** START OF SOURCE EXTRACT **

Friday, February 29, 2008

Jodhaa Akbar..............a laugh riot!

That's right. The movie IS a laugh riot! The producers had anyway declared that the movie is not a documentary of historical facts and we walked in without any expectations. All that we had for reference were the conflicting movie reviews, some that lauded the movie and some that took it all the way to the cleaners. Anyways, the movie is full of bloopers and fun moments. Check these out:
Though an unfair comparison, Hrithik will forever be benchmarked against Prithviraj's powerful portrayal of Akbar. Prithviraj Kapoor's screen presence was so overpowering that when he screams Takhleyah!, you feel like getting up and leaving! There is this scene half an hour into the movie when Hrithik Roshan utters the awaited Takhleyah! We burst out laughing! In all fairness, it was not that bad, but then, it reminded us of little Samba trying to roar in the movie Lion King and ends up getting only a mousy squeak! Seriuosly now!
There are other gems in this movie. Hrithik has tried hard to get a majestic gait, resembling that of an emperor. In fact, he has tried too hard, with the result that his hips sway when he walks and the gait is almost feminine! To top it all, he wears a lady's sandals (this is no figment of my imagination) in a scene. Look out for this in the scene when before the wedding, he walks into Jodhaa's tent, to hear out her pre-conditions for the wedding. The camera zooms in from behind, and you can clearly see that Hrithik is wearing a lady's white sandals!
Look out also for the song Khwaja mere khwaja. In their zest to portray an expression of spiritual ecstasy, the extras in the song end up looking loony and doped! Towards the end of the song, Hrithik joins them swinging loonily to the song and the effect is quite clownish.
Then there is this asssitant of Akbar, who walks around wearing a greenmat on his head (actually, it is a green headscarf, but being made from a thick canvas like material, it resembles a doormat more). For some inexplicable reason, he hovers around Akbar throughout the movie, walking around in the green doormat. We were thrilled, when in one of the scenes, he opts for an orange coloured doormat instead!
The sets, that have received varying reviews, are disappointing, for a movie of Jodhaa Akbar's scale. The outdoor sets are shoddily made: the paint work is patchy and reminds of cheaply made water colour paintings, the cardboard-thermocole ensemble is put together badly. There are places where sunlight streams through the chinks in the cardboard forts. The indoor sets are a tad better, but still, have a tacky feel. The quarters of Queen Jodhaa are pretty cramped, reminiscent of Mumbai apartments. Not surprising, considering that the director is a Mumbaite! The director's idea of creating a 'period' feel to the sets is to place large wooden chests all over. There are several of them strewn over - all over Jodhaa's quarters, in the corridors and passageways. Reminds one of storage-type furniture, so typical, again, to Mumbai!

** END OF SOURCE EXTRACT **
** START OF GIVEN MATERIAL **

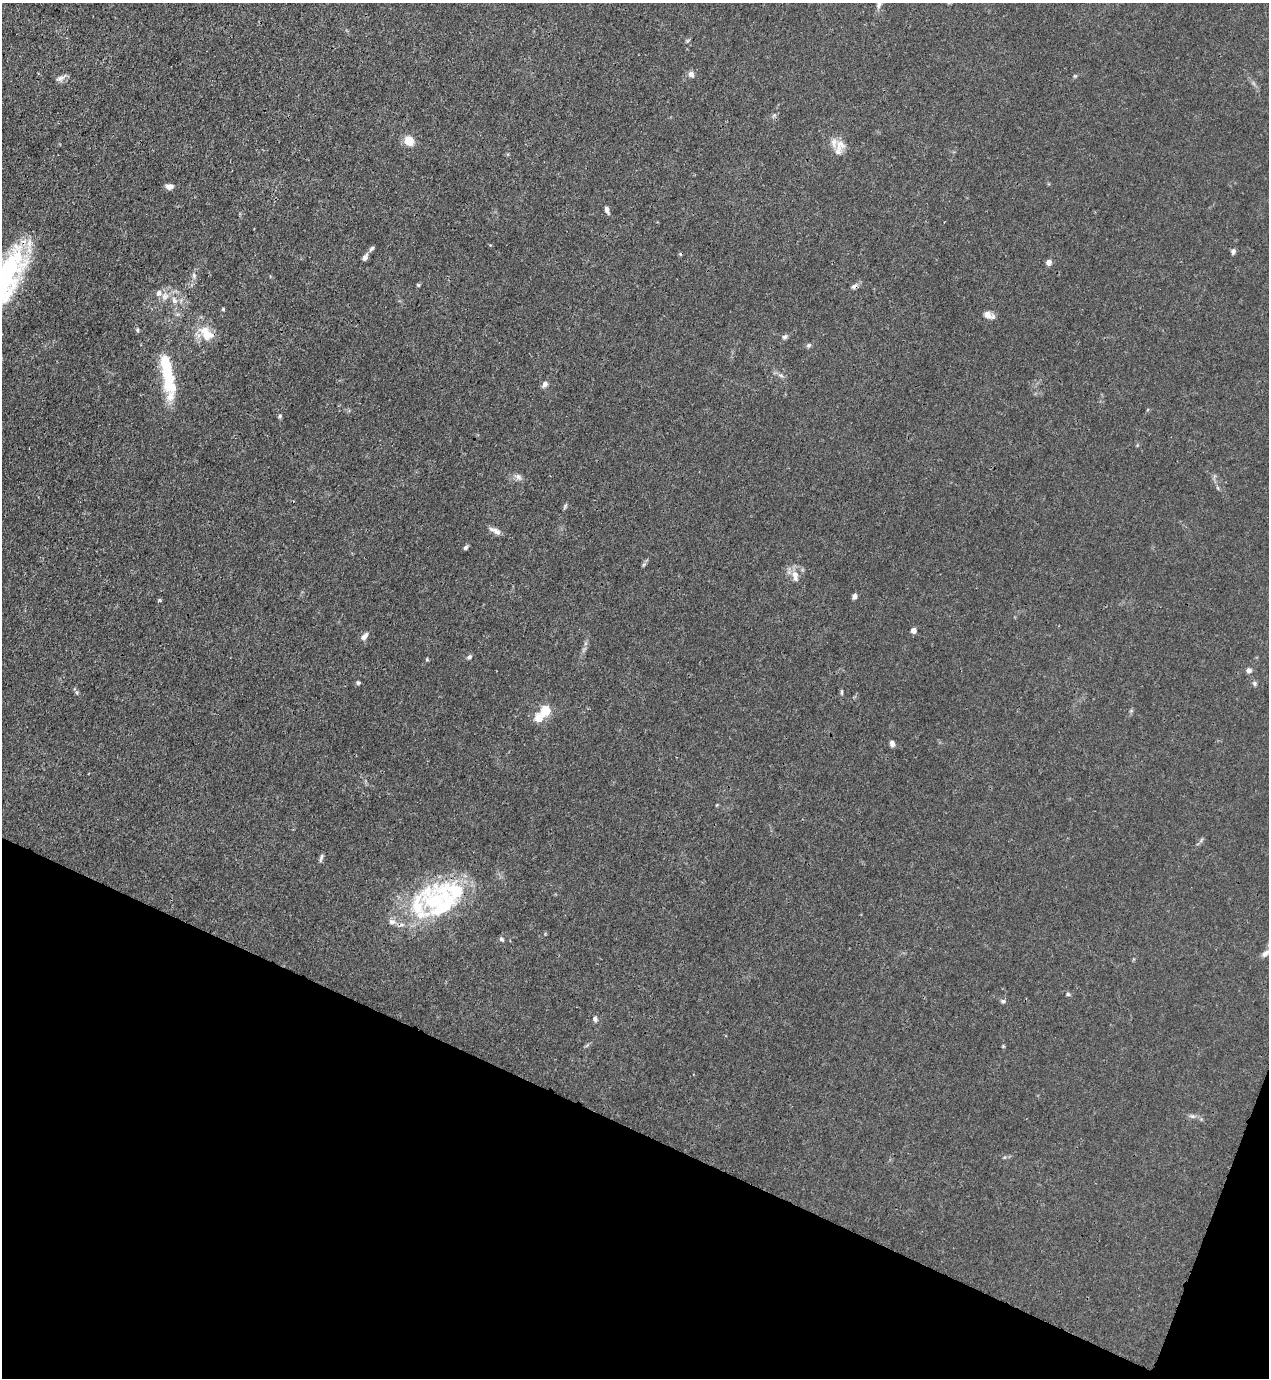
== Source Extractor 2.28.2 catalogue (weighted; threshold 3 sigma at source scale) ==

** END OF GIVEN MATERIAL **

§ **TASK DIRECTIONS**:
In the review of the film above, what footwear is Hrithik said to be wearing when he walks into Jodhaa's tent before the wedding?

§ **COMPLETE ANSWER**:
A lady's white sandals.